TASK >>
Below are records; output exactly the lines from the one with "We would like" through their final line.

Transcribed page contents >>
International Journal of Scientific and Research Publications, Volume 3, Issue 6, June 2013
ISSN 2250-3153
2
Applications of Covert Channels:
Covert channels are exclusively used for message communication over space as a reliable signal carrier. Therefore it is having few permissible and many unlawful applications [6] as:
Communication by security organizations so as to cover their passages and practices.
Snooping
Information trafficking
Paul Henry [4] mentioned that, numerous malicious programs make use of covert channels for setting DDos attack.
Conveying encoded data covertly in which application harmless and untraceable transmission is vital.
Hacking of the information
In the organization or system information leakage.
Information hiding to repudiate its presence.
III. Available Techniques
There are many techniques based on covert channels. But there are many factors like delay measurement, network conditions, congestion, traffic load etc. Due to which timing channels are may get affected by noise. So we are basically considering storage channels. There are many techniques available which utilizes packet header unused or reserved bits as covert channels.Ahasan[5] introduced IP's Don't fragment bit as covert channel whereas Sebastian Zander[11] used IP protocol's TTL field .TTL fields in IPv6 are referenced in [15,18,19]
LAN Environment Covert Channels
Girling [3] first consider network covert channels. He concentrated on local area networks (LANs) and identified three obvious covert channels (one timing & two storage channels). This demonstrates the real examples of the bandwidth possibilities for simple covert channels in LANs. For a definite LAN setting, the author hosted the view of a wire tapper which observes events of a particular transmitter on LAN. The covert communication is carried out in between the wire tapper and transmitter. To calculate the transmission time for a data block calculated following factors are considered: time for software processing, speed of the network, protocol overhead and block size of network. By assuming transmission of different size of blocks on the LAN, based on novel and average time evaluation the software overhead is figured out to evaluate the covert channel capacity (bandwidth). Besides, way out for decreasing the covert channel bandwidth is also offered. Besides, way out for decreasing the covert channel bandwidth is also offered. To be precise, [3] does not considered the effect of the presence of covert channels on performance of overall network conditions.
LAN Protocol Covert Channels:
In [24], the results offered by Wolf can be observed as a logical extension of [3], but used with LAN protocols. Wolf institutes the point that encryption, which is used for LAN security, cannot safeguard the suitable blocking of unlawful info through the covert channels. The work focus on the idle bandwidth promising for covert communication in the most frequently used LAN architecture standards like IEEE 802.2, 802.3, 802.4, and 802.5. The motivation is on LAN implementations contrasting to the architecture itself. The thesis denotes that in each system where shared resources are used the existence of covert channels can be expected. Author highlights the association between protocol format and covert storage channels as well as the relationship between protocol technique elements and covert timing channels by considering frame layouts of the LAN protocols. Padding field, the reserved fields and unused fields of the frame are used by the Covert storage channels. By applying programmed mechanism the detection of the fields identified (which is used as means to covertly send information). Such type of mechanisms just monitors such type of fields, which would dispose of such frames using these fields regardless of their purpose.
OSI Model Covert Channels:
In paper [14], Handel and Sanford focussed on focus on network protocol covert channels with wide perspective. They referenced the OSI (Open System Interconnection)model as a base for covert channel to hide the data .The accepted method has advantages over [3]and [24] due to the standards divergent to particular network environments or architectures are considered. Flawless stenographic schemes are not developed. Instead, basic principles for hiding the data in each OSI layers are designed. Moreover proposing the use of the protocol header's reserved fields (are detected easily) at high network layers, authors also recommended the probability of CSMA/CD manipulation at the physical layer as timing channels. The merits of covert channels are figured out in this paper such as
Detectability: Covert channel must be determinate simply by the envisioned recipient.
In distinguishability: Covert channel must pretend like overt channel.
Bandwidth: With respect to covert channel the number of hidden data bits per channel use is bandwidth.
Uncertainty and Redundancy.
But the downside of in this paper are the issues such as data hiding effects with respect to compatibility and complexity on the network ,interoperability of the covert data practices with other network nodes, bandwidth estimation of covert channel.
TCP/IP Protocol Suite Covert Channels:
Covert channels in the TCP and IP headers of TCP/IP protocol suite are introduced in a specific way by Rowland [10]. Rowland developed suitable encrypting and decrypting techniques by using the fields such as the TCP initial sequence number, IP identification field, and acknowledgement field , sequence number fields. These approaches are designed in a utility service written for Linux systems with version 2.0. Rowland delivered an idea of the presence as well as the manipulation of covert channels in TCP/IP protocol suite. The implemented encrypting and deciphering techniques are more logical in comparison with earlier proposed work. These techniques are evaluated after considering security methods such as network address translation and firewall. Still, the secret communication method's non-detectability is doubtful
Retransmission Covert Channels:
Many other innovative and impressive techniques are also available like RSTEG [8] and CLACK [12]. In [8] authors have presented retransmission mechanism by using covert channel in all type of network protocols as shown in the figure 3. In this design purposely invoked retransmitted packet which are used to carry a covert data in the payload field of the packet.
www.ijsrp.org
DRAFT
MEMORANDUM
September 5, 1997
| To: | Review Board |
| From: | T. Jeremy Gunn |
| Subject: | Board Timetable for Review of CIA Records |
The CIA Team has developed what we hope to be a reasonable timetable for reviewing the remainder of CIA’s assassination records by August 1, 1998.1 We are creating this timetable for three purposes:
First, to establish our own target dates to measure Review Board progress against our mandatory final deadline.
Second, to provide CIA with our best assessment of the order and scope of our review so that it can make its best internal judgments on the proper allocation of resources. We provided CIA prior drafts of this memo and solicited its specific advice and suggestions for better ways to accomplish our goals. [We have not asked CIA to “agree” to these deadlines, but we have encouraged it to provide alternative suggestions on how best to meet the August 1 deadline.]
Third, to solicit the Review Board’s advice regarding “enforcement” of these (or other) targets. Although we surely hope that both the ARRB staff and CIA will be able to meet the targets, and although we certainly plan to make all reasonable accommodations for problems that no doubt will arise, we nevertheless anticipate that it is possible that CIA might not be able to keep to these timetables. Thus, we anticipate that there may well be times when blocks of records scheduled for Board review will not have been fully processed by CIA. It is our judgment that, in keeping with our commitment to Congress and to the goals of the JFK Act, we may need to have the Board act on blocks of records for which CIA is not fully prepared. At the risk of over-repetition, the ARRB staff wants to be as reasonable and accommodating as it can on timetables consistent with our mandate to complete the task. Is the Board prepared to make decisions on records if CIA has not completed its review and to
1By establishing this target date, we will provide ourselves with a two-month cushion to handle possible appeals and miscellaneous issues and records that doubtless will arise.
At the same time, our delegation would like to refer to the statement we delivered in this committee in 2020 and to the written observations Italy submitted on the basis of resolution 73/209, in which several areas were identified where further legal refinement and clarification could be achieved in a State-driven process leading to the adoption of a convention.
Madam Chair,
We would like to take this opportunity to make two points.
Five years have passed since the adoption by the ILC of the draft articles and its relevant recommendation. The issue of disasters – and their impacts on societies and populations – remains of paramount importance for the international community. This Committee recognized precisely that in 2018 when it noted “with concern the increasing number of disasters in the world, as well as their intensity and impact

THE COMPLETED TASK >>
We would like to take this opportunity to make two points.
Five years have passed since the adoption by the ILC of the draft articles and its relevant recommendation. The issue of disasters – and their impacts on societies and populations – remains of paramount importance for the international community. This Committee recognized precisely that in 2018 when it noted “with concern the increasing number of disasters in the world, as well as their intensity and impact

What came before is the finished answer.